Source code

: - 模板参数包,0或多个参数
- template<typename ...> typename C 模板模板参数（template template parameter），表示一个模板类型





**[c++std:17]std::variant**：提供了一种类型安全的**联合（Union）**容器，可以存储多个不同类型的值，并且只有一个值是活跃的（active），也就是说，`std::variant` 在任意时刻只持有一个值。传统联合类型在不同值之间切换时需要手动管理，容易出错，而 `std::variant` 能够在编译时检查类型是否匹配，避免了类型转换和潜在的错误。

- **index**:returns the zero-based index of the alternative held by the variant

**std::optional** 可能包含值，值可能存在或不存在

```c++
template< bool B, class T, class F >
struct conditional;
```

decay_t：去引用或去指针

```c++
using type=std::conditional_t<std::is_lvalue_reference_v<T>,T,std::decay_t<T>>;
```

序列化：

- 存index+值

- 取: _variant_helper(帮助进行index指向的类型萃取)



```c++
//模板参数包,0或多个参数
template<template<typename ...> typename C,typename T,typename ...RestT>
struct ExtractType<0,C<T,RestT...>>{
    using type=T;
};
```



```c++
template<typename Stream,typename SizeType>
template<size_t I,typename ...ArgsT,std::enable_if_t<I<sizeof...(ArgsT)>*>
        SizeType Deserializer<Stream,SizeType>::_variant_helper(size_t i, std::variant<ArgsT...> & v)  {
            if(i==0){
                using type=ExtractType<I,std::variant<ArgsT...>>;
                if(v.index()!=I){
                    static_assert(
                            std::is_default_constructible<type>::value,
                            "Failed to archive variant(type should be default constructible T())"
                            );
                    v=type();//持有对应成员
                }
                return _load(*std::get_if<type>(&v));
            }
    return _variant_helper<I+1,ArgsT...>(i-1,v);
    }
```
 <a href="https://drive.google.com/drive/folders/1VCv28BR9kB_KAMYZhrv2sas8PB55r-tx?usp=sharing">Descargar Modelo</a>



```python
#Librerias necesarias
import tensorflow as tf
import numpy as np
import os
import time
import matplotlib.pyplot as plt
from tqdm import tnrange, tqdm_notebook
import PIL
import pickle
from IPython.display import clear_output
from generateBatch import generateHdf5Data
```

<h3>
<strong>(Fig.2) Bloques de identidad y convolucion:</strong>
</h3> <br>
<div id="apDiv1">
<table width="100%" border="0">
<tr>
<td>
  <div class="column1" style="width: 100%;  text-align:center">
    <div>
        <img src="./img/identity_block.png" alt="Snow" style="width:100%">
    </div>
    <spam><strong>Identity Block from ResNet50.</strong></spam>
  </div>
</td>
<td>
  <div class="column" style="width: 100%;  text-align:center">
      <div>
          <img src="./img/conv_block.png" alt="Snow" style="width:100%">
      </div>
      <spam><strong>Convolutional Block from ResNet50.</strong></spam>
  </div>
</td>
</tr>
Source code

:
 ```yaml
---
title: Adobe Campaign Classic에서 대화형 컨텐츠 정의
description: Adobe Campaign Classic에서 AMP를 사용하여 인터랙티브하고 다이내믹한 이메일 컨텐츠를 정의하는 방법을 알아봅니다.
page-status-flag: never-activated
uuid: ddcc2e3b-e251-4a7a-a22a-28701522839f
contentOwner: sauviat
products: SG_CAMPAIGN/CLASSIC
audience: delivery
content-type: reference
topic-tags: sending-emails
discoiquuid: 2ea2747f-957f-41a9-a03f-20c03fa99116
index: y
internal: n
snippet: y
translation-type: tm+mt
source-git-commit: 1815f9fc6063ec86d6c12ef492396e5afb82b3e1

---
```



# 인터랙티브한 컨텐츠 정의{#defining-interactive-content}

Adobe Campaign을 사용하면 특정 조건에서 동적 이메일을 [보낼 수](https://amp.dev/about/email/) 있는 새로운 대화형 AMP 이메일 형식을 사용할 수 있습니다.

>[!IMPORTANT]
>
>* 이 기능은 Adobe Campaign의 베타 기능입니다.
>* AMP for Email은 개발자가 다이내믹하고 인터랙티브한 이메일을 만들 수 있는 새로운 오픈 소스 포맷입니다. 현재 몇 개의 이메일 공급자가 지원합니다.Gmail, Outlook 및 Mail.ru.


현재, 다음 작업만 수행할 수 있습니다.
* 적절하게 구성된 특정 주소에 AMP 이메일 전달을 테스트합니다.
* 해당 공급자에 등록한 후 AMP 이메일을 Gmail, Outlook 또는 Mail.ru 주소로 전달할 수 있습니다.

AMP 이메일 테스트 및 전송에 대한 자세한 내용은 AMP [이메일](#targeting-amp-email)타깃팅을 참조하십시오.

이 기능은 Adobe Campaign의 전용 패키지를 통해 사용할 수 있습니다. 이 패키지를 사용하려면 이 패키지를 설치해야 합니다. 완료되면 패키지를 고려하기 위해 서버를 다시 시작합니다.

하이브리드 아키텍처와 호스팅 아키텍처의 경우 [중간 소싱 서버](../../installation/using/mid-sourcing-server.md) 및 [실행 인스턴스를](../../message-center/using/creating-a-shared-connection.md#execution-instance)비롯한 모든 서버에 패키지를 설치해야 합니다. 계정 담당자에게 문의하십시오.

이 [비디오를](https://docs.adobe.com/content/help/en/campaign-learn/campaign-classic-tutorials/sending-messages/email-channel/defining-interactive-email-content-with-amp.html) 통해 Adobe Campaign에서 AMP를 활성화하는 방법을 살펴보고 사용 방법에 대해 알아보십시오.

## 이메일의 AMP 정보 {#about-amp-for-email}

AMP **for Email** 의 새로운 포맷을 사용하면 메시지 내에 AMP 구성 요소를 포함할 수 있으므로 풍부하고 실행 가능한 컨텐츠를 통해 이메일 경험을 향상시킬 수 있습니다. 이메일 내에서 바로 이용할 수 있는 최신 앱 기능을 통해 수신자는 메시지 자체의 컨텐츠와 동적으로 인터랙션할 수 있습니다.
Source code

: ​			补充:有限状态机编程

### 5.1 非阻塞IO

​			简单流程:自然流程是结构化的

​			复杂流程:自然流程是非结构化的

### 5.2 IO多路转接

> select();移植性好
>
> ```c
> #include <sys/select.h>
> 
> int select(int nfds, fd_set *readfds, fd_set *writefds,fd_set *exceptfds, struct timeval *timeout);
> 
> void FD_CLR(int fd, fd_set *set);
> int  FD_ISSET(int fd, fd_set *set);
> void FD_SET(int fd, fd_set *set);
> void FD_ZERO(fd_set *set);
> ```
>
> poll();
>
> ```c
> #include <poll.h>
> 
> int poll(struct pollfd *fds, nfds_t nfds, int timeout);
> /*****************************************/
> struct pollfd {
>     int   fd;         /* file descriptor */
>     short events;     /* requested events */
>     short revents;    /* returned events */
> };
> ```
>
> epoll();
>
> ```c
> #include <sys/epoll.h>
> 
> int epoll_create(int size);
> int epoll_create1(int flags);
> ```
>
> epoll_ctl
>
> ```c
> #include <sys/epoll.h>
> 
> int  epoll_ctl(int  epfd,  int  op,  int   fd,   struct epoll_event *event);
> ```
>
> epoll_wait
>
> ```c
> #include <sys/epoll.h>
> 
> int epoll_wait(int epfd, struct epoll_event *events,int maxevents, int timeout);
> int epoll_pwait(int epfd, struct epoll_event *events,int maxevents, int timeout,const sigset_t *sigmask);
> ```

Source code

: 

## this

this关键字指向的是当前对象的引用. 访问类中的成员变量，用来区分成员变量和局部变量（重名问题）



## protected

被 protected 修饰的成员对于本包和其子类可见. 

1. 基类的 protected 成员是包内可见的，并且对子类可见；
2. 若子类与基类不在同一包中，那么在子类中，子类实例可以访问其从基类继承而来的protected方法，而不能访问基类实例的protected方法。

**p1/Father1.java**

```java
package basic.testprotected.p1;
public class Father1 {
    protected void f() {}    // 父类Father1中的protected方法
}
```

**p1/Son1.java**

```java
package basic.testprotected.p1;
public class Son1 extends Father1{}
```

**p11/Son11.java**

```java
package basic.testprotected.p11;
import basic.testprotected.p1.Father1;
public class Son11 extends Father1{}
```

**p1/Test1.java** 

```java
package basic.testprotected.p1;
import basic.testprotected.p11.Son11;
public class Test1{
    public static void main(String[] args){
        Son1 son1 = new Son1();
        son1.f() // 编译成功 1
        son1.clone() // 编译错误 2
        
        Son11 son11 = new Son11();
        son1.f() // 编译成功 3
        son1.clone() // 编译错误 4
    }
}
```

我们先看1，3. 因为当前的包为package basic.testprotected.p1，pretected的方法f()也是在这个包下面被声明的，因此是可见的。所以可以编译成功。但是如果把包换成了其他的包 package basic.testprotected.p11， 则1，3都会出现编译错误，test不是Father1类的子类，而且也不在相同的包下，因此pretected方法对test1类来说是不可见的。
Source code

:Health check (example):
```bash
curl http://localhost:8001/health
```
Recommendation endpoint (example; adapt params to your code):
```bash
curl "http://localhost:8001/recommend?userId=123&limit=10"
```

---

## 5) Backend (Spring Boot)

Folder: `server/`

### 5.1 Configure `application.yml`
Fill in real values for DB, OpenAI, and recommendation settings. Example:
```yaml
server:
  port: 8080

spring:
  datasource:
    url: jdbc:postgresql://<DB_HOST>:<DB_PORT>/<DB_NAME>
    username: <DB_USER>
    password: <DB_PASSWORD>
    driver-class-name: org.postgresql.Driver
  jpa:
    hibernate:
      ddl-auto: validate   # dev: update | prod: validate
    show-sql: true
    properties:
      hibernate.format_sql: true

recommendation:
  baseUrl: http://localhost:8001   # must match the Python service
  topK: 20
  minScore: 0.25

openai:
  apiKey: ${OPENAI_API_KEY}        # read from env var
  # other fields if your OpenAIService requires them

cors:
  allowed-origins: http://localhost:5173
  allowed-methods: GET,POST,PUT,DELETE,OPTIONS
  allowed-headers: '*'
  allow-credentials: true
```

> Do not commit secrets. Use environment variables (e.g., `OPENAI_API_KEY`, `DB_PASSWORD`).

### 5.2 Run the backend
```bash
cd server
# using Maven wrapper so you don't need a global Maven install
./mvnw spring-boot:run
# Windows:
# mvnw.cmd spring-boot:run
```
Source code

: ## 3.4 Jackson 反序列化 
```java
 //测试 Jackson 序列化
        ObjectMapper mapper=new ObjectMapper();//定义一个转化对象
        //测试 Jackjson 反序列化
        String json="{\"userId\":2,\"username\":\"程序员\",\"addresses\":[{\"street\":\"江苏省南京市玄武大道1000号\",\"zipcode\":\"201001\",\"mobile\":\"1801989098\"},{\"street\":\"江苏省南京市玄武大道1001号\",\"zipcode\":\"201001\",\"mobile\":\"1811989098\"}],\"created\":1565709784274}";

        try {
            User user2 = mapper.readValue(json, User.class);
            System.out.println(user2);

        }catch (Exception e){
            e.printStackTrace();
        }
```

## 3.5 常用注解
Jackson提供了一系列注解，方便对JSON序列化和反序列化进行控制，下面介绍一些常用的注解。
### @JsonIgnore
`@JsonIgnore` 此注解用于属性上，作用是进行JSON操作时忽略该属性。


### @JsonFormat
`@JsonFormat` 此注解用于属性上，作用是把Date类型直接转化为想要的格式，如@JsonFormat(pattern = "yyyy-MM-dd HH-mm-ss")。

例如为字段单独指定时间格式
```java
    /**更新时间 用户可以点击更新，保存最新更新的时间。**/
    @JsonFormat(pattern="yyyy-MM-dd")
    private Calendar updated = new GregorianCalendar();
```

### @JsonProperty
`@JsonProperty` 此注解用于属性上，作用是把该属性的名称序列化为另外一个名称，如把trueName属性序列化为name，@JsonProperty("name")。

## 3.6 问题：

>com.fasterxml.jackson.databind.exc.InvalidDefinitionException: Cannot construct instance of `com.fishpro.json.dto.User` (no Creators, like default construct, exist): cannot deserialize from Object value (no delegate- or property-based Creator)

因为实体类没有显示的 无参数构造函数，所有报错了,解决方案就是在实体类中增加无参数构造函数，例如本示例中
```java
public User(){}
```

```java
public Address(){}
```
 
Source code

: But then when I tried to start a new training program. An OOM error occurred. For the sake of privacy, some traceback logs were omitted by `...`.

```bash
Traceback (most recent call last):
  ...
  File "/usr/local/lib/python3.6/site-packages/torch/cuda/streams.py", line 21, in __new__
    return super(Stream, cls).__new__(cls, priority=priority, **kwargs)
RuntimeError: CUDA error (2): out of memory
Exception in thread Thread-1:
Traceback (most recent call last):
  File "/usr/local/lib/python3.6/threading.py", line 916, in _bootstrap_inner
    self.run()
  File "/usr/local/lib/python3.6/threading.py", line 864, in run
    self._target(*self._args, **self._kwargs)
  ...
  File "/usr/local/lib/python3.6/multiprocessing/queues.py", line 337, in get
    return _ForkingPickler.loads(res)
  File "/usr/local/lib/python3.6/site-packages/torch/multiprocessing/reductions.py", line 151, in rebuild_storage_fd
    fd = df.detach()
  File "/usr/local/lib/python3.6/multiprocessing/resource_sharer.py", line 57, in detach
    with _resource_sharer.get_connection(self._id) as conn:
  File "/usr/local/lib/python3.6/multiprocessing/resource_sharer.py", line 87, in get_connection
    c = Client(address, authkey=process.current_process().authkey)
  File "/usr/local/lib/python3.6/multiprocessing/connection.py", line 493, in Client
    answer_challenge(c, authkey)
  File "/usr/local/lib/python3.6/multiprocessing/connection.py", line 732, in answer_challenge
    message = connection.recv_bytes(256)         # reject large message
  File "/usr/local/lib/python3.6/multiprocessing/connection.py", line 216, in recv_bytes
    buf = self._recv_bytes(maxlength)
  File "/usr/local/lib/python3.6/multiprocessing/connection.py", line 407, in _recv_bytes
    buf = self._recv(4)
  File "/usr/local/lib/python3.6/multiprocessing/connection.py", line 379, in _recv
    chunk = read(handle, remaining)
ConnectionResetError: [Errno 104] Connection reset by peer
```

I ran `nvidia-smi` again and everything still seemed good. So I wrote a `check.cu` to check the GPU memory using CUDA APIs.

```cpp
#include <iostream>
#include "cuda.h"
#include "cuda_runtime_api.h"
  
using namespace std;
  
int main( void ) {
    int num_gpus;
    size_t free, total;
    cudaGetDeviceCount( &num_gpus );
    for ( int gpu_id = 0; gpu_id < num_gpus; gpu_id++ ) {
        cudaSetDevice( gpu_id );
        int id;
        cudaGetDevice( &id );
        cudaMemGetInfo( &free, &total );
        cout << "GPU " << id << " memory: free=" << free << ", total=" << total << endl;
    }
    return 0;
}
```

+--

**TASK DETAILS**. Go over the entries above and tally the lines holding "multiprocessing"; please answer with the number alone.

**RESULT**. 9